§ INPUT DATA:
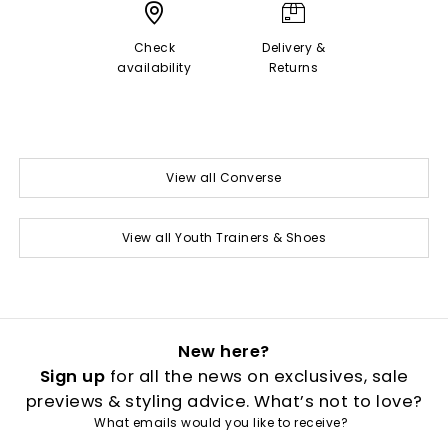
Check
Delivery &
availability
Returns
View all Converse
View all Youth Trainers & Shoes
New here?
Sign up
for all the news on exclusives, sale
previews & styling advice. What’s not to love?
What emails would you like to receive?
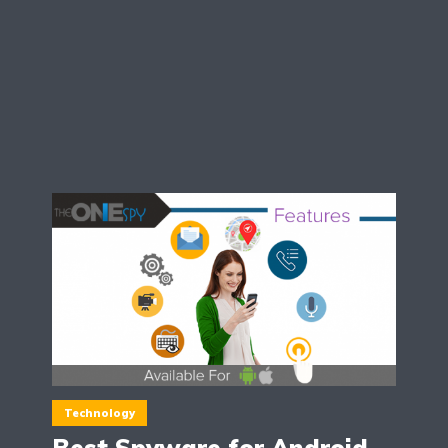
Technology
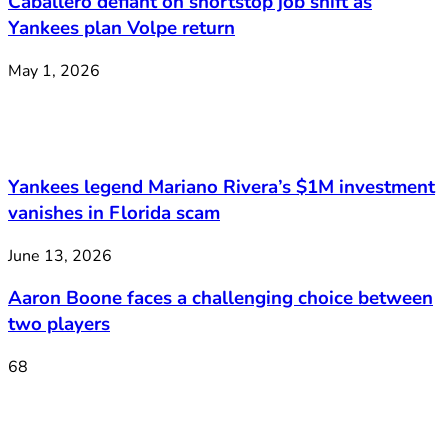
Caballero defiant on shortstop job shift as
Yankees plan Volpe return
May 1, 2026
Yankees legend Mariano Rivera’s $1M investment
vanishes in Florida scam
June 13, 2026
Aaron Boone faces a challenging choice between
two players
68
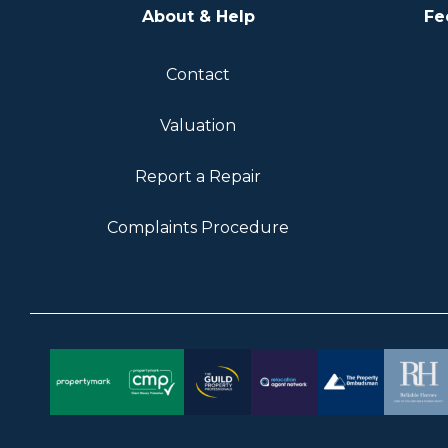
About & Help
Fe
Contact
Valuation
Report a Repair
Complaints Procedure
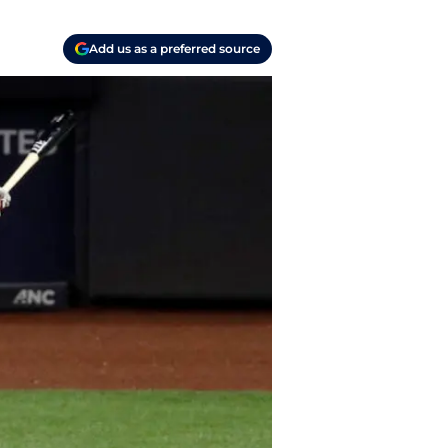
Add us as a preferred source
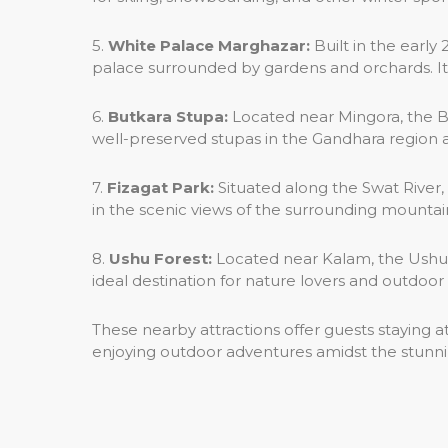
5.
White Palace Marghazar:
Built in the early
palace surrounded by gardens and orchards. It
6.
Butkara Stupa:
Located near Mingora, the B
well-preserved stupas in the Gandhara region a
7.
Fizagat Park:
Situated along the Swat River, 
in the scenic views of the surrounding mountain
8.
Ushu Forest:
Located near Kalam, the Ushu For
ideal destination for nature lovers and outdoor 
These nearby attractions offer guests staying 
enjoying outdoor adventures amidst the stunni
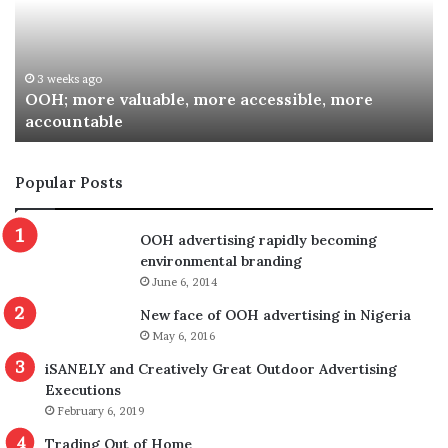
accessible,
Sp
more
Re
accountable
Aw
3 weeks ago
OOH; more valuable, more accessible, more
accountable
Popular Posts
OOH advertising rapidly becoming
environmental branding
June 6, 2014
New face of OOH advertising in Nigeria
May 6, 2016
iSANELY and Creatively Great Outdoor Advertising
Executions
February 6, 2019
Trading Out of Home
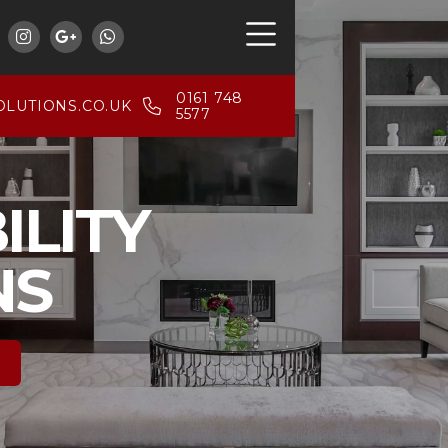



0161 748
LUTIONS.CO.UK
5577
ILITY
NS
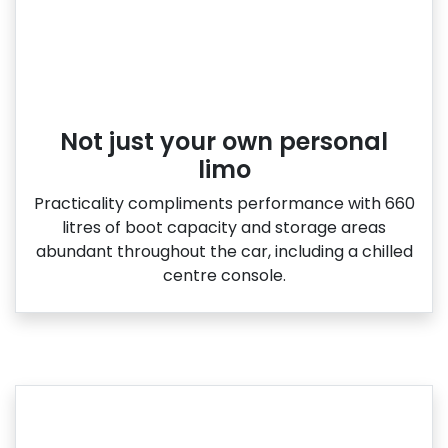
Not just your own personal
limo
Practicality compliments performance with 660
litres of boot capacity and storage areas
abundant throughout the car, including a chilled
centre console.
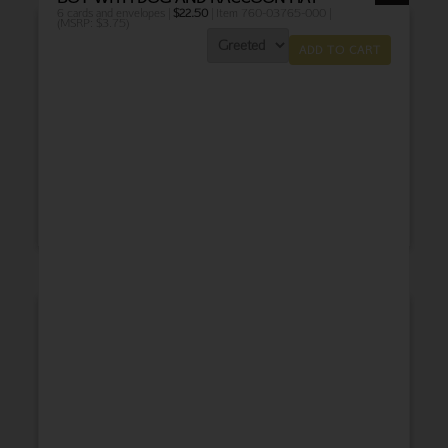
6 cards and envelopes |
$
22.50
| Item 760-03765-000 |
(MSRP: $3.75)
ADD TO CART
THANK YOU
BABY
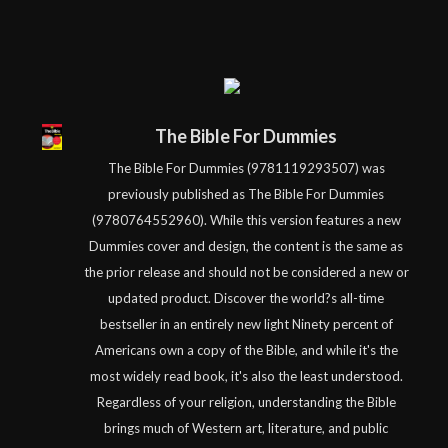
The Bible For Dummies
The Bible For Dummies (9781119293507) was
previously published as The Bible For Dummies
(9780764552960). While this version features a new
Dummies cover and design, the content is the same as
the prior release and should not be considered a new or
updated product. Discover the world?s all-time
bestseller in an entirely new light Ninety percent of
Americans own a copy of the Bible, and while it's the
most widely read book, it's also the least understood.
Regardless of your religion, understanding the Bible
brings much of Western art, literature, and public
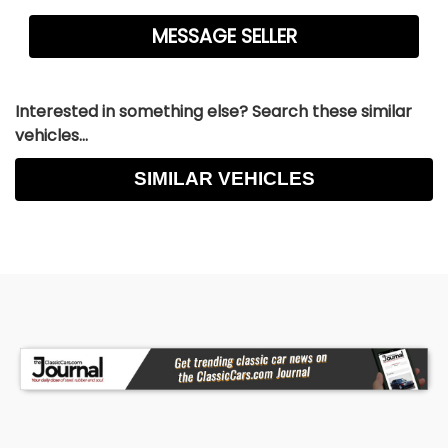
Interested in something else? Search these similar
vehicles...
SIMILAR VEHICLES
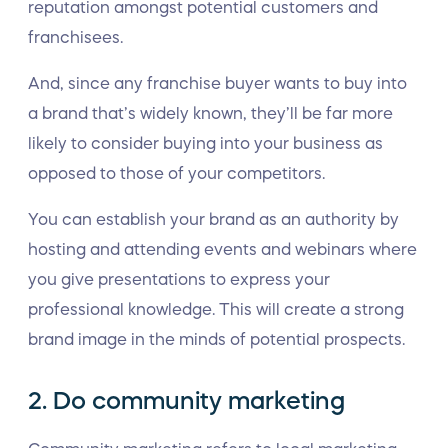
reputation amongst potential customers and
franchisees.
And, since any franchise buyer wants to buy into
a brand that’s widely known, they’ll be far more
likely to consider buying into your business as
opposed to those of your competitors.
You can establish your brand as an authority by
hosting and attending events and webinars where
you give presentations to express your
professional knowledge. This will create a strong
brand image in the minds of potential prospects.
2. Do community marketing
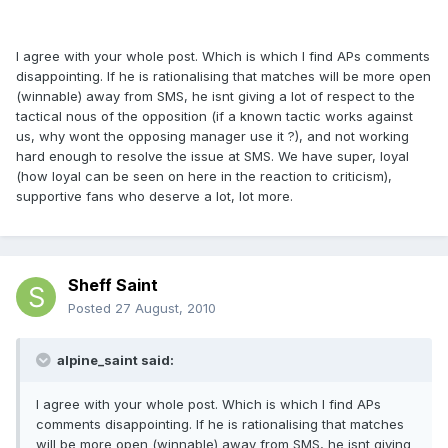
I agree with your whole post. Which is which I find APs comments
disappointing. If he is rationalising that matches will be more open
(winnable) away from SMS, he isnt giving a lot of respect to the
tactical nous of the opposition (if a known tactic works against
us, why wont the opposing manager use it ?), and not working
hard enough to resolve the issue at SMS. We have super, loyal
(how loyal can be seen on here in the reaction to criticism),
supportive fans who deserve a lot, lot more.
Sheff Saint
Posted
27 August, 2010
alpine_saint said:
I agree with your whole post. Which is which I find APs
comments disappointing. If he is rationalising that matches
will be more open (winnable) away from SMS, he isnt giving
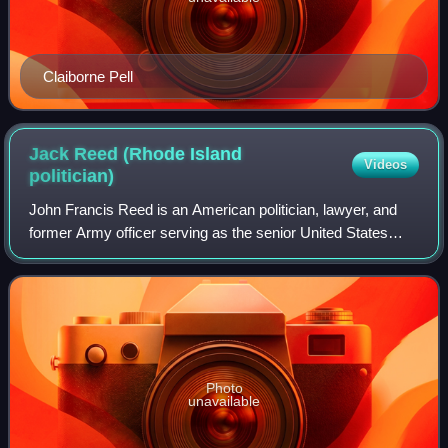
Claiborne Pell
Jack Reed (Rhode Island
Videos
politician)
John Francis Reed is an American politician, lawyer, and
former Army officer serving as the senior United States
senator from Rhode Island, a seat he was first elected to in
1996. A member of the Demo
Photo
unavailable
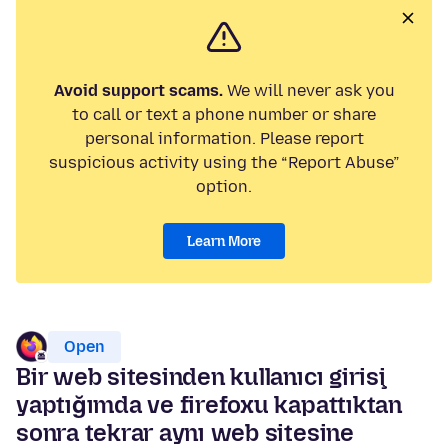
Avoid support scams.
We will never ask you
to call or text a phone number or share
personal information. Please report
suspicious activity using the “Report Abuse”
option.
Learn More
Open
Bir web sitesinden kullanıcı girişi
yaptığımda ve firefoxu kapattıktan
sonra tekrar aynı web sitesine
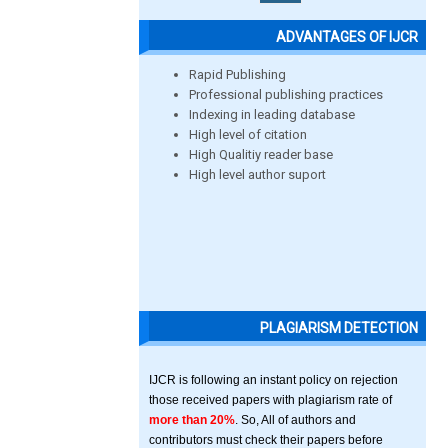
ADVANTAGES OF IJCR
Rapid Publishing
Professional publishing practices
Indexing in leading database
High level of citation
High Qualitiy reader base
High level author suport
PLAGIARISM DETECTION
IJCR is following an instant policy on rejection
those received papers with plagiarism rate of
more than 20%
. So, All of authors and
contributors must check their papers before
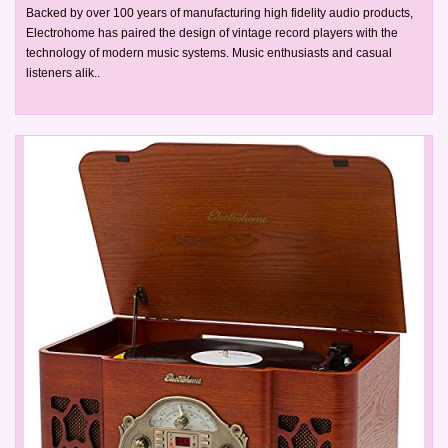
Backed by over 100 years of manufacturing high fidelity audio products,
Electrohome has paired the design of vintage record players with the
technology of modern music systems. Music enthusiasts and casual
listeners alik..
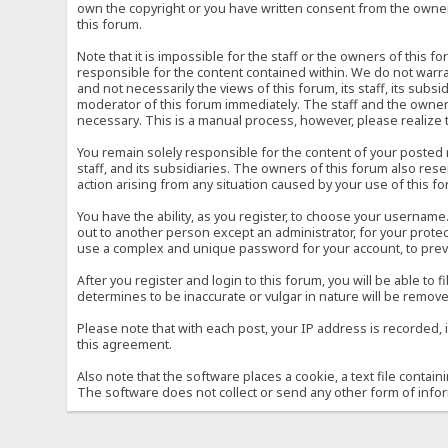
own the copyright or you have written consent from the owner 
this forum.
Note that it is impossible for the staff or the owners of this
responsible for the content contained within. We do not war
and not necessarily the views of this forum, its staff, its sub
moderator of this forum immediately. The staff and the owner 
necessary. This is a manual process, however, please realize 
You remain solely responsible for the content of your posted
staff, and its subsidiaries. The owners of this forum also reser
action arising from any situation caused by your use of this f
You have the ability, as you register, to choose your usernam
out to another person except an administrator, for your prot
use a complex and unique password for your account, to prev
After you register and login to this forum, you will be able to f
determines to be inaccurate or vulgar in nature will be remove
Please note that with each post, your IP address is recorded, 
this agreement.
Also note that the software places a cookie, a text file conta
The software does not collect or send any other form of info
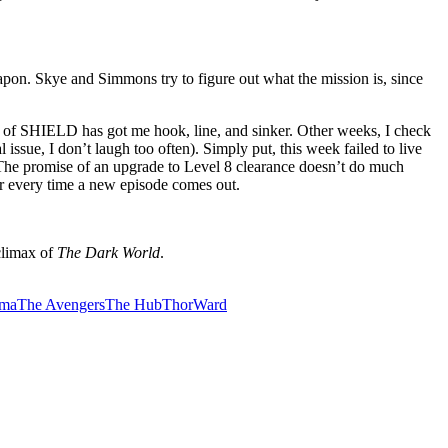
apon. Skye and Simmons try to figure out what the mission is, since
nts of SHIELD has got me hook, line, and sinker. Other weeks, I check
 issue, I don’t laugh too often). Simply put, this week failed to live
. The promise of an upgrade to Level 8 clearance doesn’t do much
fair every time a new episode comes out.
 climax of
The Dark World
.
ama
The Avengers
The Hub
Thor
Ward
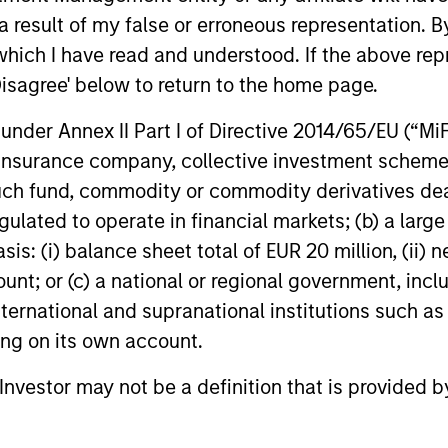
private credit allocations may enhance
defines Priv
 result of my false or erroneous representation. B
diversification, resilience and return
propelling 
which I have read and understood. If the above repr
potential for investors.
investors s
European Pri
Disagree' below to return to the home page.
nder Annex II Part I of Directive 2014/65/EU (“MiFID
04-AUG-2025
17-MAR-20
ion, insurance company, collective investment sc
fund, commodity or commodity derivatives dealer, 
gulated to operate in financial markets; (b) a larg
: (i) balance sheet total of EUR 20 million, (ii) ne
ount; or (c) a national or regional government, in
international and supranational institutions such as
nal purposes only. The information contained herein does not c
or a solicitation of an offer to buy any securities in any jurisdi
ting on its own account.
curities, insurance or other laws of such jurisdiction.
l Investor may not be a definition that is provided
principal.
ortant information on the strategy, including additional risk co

§ EXERCISE GOAL:
Could you repeat the text from every one of the entries above word for word, omitting the pictures?

§ OUTPUT BELOW:
Check
Delivery &
availability
Returns
View all Converse
View all Youth Trainers & Shoes
New here?
Sign up
for all the news on exclusives, sale
previews & styling advice. What’s not to love?
What emails would you like to receive?
Technology
Caballero defiant on shortstop job shift as
Yankees plan Volpe return
May 1, 2026
Yankees legend Mariano Rivera’s $1M investment
vanishes in Florida scam
June 13, 2026
Aaron Boone faces a challenging choice between
two players
68
About & Help
Fe
Contact
Valuation
Report a Repair
Complaints Procedure
Add us as a preferred source
5.
White Palace Marghazar:
Built in the early
palace surrounded by gardens and orchards. It
6.
Butkara Stupa:
Located near Mingora, the B
well-preserved stupas in the Gandhara region a
7.
Fizagat Park:
Situated along the Swat River, 
in the scenic views of the surrounding mountain
8.
Ushu Forest:
Located near Kalam, the Ushu For
ideal destination for nature lovers and outdoor 
These nearby attractions offer guests staying 
enjoying outdoor adventures amidst the stunni
accessible,
Sp
more
Re
accountable
Aw
3 weeks ago
OOH; more valuable, more accessible, more
accountable
Popular Posts
OOH advertising rapidly becoming
environmental branding
June 6, 2014
New face of OOH advertising in Nigeria
May 6, 2016
iSANELY and Creatively Great Outdoor Advertising
Executions
February 6, 2019
Trading Out of Home



0161 748
LUTIONS.CO.UK
5577
ILITY
NS
Not just your own personal
limo
Practicality compliments performance with 660
litres of boot capacity and storage areas
abundant throughout the car, including a chilled
centre console.
6 cards and envelopes |
$
22.50
| Item 760-03765-000 |
(MSRP: $3.75)
ADD TO CART
THANK YOU
BABY
The Bible For Dummies
The Bible For Dummies (9781119293507) was
previously published as The Bible For Dummies
(9780764552960). While this version features a new
Dummies cover and design, the content is the same as
the prior release and should not be considered a new or
updated product. Discover the world?s all-time
bestseller in an entirely new light Ninety percent of
Americans own a copy of the Bible, and while it's the
most widely read book, it's also the least understood.
Regardless of your religion, understanding the Bible
brings much of Western art, literature, and public
Interested in something else? Search these similar
vehicles...
SIMILAR VEHICLES
reputation amongst potential customers and
franchisees.
And, since any franchise buyer wants to buy into
a brand that’s widely known, they’ll be far more
likely to consider buying into your business as
opposed to those of your competitors.
You can establish your brand as an authority by
hosting and attending events and webinars where
you give presentations to express your
professional knowledge. This will create a strong
brand image in the minds of potential prospects.
2. Do community marketing
I agree with your whole post. Which is which I find APs comments
disappointing. If he is rationalising that matches will be more open
(winnable) away from SMS, he isnt giving a lot of respect to the
tactical nous of the opposition (if a known tactic works against
us, why wont the opposing manager use it ?), and not working
hard enough to resolve the issue at SMS. We have super, loyal
(how loyal can be seen on here in the reaction to criticism),
supportive fans who deserve a lot, lot more.
Sheff Saint
Posted
27 August, 2010
alpine_saint said:
I agree with your whole post. Which is which I find APs
comments disappointing. If he is rationalising that matches
will be more open (winnable) away from SMS, he isnt giving
Claiborne Pell
Jack Reed (Rhode Island
Videos
politician)
John Francis Reed is an American politician, lawyer, and
former Army officer serving as the senior United States
senator from Rhode Island, a seat he was first elected to in
1996. A member of the Demo
Photo
unavailable
Avoid support scams.
We will never ask you
to call or text a phone number or share
personal information. Please report
suspicious activity using the “Report Abuse”
option.
Learn More
Open
Bir web sitesinden kullanıcı girişi
yaptığımda ve firefoxu kapattıktan
sonra tekrar aynı web sitesine
ADVANTAGES OF IJCR
Rapid Publishing
Professional publishing practices
Indexing in leading database
High level of citation
High Qualitiy reader base
High level author suport
PLAGIARISM DETECTION
IJCR is following an instant policy on rejection
those received papers with plagiarism rate of
more than 20%
. So, All of authors and
contributors must check their papers before
Backed by over 100 years of manufacturing high fidelity audio products,
Electrohome has paired the design of vintage record players with the
technology of modern music systems. Music enthusiasts and casual
listeners alik..
own the copyright or you have written consent from the owner 
this forum.
Note that it is impossible for the staff or the owners of this
responsible for the content contained within. We do not war
and not necessarily the views of this forum, its staff, its sub
moderator of this forum immediately. The staff and the owner 
necessary. This is a manual process, however, please realize 
You remain solely responsible for the content of your posted
staff, and its subsidiaries. The owners of this forum also reser
action arising from any situation caused by your use of this f
You have the ability, as you register, to choose your usernam
out to another person except an administrator, for your prot
use a complex and unique password for your account, to prev
After you register and login to this forum, you will be able to f
determines to be inaccurate or vulgar in nature will be remove
Please note that with each post, your IP address is recorded, 
this agreement.
Also note that the software places a cookie, a text file conta
The software does not collect or send any other form of info
apon. Skye and Simmons try to figure out what the mission is, since
nts of SHIELD has got me hook, line, and sinker. Other weeks, I check
 issue, I don’t laugh too often). Simply put, this week failed to live
. The promise of an upgrade to Level 8 clearance doesn’t do much
fair every time a new episode comes out.
 climax of
The Dark World
.
ama
The Avengers
The Hub
Thor
Ward
private credit allocations may enhance
defines Priv
 result of my false or erroneous representation. B
diversification, resilience and return
propelling 
which I have read and understood. If the above repr
potential for investors.
investors s
European Pri
Disagree' below to return to the home page.
nder Annex II Part I of Directive 2014/65/EU (“MiFID
04-AUG-2025
17-MAR-20
ion, insurance company, collective investment sc
fund, commodity or commodity derivatives dealer, 
gulated to operate in financial markets; (b) a larg
: (i) balance sheet total of EUR 20 million, (ii) ne
ount; or (c) a national or regional government, in
international and supranational institutions such as
nal purposes only. The information contained herein does not c
or a solicitation of an offer to buy any securities in any jurisdi
ting on its own account.
curities, insurance or other laws of such jurisdiction.
l Investor may not be a definition that is provided
principal.
ortant information on the strategy, including additional risk co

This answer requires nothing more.